Today’s listen is “The Alchemist” by Paulo Coelho, though I am nearly through.  On the playlist are: “Drowning Ruth”, by Christina Schwarz, “The Book of Polly” by Kathy Hepinstall, “The House Hunter”, one of James Patterson’s BookShot titles, “The Shift: One Nurse, Twelve Hours, Four Patients”, Theresa Brown, RN, “Writer, Sailor, Soldier, Spy”, by Nicholas Reynolds, a book about Ernest Hemingway and his adventures during World War II, “Gone” and “Wait for Me”, by Elizabeth Naughten, both of which are romantic suspense titles.  I love suspense, provided it isn’t too violent.  :)  I listen to/read a lot of nonfiction, especially histories, biographies and memoirs, but this week, I’m mostly in the mood for fiction, it would seem.  Since I haven’t read/listened to any of these books, I cannot recommend them–YET.  What I can recommend is “Lincoln in the Bardo”, by George Saunders–spooky, brilliant, and totally addictive, but also dark.  Once again, “The Five-Second Rule”, by Mel Robbins–I’m so impressed with this book that I’ve watched Ms. Robbins’ TED talk (she looks nothing like I thought she would, listening to her voice) and will be subscribing to her videos on YouTube.

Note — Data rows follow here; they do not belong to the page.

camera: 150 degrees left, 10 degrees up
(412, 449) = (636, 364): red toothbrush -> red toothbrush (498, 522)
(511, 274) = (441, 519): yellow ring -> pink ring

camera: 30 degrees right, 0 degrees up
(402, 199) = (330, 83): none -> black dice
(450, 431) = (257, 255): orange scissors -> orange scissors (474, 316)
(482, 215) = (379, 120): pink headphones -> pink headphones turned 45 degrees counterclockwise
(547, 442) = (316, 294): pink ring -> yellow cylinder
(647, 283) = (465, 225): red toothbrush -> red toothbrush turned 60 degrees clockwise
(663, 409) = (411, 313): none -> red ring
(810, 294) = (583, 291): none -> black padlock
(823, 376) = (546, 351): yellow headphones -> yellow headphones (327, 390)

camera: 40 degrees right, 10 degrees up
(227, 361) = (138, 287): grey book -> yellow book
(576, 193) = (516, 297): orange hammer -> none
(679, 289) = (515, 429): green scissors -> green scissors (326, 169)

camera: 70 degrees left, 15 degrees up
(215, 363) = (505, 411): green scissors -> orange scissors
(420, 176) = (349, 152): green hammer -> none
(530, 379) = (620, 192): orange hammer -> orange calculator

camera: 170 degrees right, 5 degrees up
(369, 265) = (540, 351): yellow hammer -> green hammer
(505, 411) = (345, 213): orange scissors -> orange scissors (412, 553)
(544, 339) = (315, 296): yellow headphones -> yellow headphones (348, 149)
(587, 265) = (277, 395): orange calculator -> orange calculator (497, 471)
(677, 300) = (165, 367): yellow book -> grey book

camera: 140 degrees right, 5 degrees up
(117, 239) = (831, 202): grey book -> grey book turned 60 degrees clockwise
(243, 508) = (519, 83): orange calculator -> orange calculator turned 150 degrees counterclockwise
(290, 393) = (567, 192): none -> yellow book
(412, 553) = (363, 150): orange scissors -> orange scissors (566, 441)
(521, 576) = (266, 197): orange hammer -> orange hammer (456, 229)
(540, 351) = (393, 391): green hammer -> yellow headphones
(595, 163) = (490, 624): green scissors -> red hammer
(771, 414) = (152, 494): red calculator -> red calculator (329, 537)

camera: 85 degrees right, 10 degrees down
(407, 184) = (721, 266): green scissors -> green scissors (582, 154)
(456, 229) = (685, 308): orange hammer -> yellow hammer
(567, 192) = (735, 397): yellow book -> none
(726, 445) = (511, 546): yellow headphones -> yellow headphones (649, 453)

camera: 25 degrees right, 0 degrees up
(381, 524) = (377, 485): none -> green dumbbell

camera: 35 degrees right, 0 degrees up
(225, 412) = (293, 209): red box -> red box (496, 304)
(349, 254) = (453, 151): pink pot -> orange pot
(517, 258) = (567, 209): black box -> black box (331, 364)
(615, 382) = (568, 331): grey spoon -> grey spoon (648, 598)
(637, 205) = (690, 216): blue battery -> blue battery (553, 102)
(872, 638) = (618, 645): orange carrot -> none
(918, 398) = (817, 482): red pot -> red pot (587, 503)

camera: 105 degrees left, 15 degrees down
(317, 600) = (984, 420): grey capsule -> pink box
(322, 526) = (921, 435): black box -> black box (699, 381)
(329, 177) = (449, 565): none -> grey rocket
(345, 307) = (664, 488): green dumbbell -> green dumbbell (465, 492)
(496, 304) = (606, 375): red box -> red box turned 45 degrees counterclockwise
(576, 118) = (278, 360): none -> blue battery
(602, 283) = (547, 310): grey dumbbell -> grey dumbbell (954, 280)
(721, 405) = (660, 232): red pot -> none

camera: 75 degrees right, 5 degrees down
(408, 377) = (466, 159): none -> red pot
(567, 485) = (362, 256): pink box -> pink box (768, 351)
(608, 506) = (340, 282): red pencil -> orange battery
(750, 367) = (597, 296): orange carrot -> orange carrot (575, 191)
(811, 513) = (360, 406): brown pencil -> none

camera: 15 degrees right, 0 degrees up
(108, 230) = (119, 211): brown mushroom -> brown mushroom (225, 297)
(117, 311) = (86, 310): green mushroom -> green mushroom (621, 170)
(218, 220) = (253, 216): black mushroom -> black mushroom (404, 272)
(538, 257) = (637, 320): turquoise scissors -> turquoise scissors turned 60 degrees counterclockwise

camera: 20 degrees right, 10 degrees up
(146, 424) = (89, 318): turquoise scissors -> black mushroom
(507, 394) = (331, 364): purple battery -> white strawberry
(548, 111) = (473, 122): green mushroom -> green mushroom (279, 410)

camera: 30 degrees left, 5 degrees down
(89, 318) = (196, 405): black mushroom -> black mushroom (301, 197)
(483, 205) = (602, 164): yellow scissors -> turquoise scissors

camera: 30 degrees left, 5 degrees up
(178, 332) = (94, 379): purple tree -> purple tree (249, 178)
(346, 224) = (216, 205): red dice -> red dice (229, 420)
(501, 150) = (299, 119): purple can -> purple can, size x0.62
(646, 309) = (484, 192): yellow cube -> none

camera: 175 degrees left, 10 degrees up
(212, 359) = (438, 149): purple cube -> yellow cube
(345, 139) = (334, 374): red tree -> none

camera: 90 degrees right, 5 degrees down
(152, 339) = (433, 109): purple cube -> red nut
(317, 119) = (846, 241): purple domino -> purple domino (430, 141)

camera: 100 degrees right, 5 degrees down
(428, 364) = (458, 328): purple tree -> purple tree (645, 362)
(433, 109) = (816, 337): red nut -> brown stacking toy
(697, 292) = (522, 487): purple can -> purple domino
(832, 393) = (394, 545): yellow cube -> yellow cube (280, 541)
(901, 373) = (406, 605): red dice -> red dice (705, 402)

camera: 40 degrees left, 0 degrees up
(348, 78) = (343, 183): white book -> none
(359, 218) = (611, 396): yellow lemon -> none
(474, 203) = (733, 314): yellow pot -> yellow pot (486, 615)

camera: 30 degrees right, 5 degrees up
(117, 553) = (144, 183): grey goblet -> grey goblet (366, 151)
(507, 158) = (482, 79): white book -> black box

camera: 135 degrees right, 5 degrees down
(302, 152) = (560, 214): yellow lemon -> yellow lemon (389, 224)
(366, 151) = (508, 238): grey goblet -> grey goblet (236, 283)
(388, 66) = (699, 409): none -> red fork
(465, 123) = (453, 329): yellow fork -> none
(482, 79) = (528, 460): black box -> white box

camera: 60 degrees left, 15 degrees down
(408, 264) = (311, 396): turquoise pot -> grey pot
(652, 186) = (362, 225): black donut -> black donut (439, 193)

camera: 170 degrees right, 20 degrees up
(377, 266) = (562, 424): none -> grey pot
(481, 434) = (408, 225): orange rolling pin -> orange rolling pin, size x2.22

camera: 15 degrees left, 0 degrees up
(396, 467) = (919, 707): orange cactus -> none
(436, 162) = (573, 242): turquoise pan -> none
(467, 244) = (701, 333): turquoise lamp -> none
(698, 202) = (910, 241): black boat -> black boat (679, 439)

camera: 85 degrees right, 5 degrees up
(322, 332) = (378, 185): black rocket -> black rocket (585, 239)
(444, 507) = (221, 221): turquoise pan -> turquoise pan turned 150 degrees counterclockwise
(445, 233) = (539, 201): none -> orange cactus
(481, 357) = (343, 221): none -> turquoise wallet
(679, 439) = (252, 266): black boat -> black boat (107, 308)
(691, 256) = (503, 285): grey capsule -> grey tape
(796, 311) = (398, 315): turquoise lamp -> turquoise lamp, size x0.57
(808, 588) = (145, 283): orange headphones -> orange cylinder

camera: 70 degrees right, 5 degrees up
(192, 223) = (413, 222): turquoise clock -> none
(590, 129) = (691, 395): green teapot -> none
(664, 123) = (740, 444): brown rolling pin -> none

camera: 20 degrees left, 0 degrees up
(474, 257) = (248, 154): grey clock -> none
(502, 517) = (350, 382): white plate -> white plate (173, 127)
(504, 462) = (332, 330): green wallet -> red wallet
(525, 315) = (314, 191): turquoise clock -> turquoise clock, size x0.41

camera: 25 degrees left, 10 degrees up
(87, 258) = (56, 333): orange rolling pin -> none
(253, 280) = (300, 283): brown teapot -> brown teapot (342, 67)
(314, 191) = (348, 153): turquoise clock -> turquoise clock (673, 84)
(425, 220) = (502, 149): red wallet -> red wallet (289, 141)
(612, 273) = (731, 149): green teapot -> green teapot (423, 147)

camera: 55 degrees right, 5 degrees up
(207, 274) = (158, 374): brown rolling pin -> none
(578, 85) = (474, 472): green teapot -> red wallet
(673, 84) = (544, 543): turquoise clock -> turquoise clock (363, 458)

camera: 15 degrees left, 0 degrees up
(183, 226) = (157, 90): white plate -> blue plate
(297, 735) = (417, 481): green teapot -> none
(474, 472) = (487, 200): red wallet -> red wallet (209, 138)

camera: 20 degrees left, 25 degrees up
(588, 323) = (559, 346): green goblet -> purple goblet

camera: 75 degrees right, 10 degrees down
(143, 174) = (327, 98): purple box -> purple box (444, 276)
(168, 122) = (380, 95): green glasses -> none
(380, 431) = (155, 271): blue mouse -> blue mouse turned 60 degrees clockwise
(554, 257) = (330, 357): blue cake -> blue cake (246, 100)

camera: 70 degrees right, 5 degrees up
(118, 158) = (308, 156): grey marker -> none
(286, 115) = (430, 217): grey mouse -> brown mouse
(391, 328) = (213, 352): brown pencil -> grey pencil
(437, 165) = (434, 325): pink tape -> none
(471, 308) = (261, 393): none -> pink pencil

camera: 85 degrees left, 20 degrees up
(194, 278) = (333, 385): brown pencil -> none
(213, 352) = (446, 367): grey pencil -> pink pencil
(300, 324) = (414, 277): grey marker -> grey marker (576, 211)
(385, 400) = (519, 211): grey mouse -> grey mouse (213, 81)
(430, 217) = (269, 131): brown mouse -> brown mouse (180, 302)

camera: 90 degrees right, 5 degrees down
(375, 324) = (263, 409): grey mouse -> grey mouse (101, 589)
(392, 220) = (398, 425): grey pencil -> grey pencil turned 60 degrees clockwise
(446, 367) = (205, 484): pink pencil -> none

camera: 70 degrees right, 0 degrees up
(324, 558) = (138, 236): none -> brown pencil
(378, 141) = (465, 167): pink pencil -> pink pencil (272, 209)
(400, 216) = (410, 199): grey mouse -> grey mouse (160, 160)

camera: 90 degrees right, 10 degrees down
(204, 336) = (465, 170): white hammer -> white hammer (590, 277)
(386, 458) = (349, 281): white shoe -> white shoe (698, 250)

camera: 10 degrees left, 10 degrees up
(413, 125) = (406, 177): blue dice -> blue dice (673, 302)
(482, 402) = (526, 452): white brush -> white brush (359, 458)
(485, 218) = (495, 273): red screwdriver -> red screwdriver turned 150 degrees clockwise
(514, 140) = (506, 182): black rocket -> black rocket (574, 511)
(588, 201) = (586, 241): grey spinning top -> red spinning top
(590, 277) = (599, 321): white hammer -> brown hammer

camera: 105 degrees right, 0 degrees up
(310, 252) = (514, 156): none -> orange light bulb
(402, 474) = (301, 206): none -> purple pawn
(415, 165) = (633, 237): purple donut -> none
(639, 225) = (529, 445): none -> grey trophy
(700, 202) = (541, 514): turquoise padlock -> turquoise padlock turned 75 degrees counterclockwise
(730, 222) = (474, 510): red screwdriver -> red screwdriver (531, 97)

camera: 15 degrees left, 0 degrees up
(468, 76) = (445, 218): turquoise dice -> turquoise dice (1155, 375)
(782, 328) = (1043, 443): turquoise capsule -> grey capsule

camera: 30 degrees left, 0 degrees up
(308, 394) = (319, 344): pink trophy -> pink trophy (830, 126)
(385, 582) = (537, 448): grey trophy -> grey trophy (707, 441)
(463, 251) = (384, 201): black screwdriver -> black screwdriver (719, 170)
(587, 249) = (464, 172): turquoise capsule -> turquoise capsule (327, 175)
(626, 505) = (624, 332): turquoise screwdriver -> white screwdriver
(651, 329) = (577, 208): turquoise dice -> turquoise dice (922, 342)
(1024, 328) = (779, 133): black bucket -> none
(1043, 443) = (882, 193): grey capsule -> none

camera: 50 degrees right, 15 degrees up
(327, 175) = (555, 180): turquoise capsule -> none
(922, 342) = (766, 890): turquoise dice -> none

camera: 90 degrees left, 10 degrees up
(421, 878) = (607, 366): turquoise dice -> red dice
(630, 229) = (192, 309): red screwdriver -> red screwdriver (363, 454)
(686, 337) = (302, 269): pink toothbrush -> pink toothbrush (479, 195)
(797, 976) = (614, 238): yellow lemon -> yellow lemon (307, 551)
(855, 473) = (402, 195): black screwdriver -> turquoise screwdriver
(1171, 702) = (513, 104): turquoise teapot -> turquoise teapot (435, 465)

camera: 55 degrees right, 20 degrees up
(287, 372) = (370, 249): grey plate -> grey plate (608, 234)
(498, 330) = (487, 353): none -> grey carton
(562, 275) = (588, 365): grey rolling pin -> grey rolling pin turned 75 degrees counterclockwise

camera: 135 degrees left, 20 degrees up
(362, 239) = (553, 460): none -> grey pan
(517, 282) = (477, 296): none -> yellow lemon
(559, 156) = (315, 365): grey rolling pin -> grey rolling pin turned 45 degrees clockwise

On the musical playlist: Josh Turner’s “Deep South”, Bob Dylan’s Greatest Hits, Michael Martin Murphy–I LOVE this guy’s music and the stories told in his songs, Red Steagall, “Dear Mama, I’m a Cowboy” (again, wonderful cowboy stories told in music), Christian artists Chris Rice, Bebo Norman, and the band, Passion.  I also like Bach, Beethoven and Mozart–brain music; call me crazy, but I can feel those synapses firing when I listen!   It’s a little like having a head full of fireflies–but in a good way.  :)  I often listen to music when I write, but I generally avoid anything with lyrics, as I find them distracting.  Music is also inspiring, however, and I often say I can sit down and write a Western if I listen to Marty Robbins, or Waylon and Willie singing “Pancho and Lefty”.  The movie “Legends of the Fall” has a similar effect–I’m not a huge Brad Pitt fan, but I adore the character he plays in this movie–Tristan.  The John Wayne/Maureen O’Hara film, “McClintock” inspired by historical romance, “The Vow”, and that story is still one of my favorite book-children.

Travel certainly inspires me, as does art–doing my own, or looking at that of others.  Animals, prayer, gardens and bold colors do, as well.

What inspires you?  

 

 

Though the term “stick ’em up” is widely used in Western films, it wasn’t actually coined until the 1930’s.